EXTRACTED TEXT
►

Fun Stuff > CHATTER
Book, Rise, River
Hat:
wrote this, wanted to post it somewhere on the internet, saw this thread, realised "vinegar" was a better substitute than sour anyway, and voila. Just kind of experimenting with pronouns n' shit.
I was putting out farts as a result of my debilitating lack of nutrition and so they were the foul vinegar excretions you'd get from the slightly sad looking old man modestly dressed, waiting beside you at the bus stop. This did not endear me to the people at the meeting, as you can figure, although it gave me the advantage that they didn't want to ask complex questions and be in my company for very long . Slipping out the door as soon as I was done, I was elated as fuck and decided I had deserved a treat. I was going to get some goddamned ice-cream.
The ice-cream vendors glass door was frosted and suddenly bringing a coat seemed like a good idea. Oh well. It was one of those places where you'd choose from a ridiculous range of icecream-flavours, and choose from a ridiculous range of small sweet shit you'd normally buy at 3 am from a convenience store. The ice-cream artist would then pummel the living hell out of your confectionary in to the ice-cream of your choosing to the zen point of perfect mixture. Lost in the ice-cream, the door proved somewhat of a challenge to open. Luckily there were two young women to snicker at the spastic attack on the door and assist me.
schimmy:
Glass, Vinegar, Waiting
I don’t usually frequent fast-food restaurants, but today I have made an exception. It is so-and-so’s chosen venue.
Now she’s “running late” for longer than is reasonably polite. I’d assumed we’d not be here long before going shopping.
The girl behind the counter is smiling and I am waiting.
She is smirking.
She is smirking at me.
She knows.
She knows.
She knows.
I get up casually to avoid further embarrassment.
I knock the table over. Vinegar, salt, coke, everywhere. Miraculously, my glass is intact.
My back is turned, but the girl is laughing,
I am sure.
I leave.
Zingoleb:
"Do you have any questions for me?"
I shrugged, staring out the window, eyes casting over the various books in her collection - parenting, adolescence textbooks, children's books amounting to half the works of one doctor named Seuss and the other half of Shel Silverstein - looking outside at the sad little strip of grass outside. I breathed deeply, inhaling the scent of window cleaner on the glass, faint and bitter, like vinegar spilled long ago, leaving no more than an acrid memory.
She was waiting rather patiently.
"What is gender, anyways?" I murmured quietly, but my lips did not move, and the words did not stir the air - it was only an echo in my mind, touching my lips before I pulled it away, simply shaking my head. "No, thanks." I stood up, listening to her directions idly, telling me what to do, where to go from here; I left, the taste of those four words still on my lips, ready to spill so easily, if I could just let them.
kemon:
glass, vinegar, waiting...
"Something just tore a hole in deck 8, port side, sir." Able Spacer Halton spoke with a calm professionalism that belied his actual feelings at the moment. He stole a quick look at the watch officer now leaning over his station. The entire ship had shuddered from what had to be an impact only moments before.
The young ensign, barely in the fleet longer than the spacer, was waiting for a report from the damage control team sent to investigate the impact. He had nothing better to do than look over Halton's shoulder at the display and not gain anything from the effort.
To Halton's left, a petty officer had no real information to offer. There wasn't anything on the scanners prior to the shock of something tearing into the hull. "I've checked the logs. I can't see..."

◄

SUPPLIED DATA
►

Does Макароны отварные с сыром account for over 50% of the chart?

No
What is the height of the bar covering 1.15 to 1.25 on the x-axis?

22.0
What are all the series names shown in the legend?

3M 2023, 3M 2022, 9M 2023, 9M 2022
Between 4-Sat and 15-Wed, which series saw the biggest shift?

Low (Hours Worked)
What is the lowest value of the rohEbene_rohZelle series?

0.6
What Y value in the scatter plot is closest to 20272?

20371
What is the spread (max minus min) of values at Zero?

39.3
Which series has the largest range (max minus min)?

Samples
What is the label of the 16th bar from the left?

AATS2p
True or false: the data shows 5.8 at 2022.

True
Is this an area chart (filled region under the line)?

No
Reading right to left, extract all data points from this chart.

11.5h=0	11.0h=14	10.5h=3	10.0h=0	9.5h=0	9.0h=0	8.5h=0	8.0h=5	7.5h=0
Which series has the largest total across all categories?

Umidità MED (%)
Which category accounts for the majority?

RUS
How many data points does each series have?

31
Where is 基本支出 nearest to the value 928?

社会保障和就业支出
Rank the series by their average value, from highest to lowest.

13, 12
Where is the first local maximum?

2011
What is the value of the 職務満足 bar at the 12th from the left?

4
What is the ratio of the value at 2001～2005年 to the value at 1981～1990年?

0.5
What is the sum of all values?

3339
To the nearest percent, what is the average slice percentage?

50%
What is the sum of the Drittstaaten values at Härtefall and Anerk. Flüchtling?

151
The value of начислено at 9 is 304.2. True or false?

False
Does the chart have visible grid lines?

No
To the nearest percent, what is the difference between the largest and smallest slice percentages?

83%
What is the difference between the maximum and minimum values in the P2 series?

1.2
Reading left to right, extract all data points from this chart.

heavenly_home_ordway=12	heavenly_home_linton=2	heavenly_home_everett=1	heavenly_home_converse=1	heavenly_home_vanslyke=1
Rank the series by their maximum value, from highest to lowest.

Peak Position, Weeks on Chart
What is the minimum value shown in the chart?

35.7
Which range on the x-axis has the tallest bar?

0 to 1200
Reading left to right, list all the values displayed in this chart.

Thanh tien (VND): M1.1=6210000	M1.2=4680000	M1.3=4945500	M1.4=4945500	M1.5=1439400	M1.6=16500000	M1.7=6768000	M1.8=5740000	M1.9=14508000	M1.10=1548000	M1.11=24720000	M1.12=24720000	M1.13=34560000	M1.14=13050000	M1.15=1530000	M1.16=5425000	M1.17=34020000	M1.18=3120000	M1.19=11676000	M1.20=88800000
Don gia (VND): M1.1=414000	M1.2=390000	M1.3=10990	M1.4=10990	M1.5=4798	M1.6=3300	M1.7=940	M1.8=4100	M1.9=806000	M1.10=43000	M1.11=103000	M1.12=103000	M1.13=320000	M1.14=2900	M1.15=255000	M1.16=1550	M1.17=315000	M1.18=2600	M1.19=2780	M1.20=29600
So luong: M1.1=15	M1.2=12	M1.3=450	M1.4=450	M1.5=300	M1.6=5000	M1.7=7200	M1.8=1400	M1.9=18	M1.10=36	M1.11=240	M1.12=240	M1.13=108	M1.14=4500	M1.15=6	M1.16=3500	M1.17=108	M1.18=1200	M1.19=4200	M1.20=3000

◄

USING THE INFORMATION
1. Reproduce the stretch of the forum thread from "The young ensign, barely" through "from the effort.".
2. According to the forum thread, where did Able Spacer Halton report that something had torn a hole in the ship?
3. Write the next part of the forum thread, picking up after its final sentence.

ANSWERS BY ITEM
1.
The young ensign, barely in the fleet longer than the spacer, was waiting for a report from the damage control team sent to investigate the impact. He had nothing better to do than look over Halton's shoulder at the display and not gain anything from the effort.

2. In deck 8, port side.

3.
The hatch into the conning station exploded into the room. It was the petty officer's severe misfortune to be directly in its flight path. Her body was crushed against the displays, glass shards and steel debris pelting Halton and the ensign as they fell away from it.
"Intruder in the conn!" the communications watch screamed. His voiced rang throughout the ship, but it fell mostly on unhearing ears. Who knows how many of the things came aboard in that asteroid. Halton looked at the dark creature and barely had time to notice the stinging, vinegar smell before it came at him swiftly.
Kross:
Its a bit rough, because I literally just typed this minutes ago.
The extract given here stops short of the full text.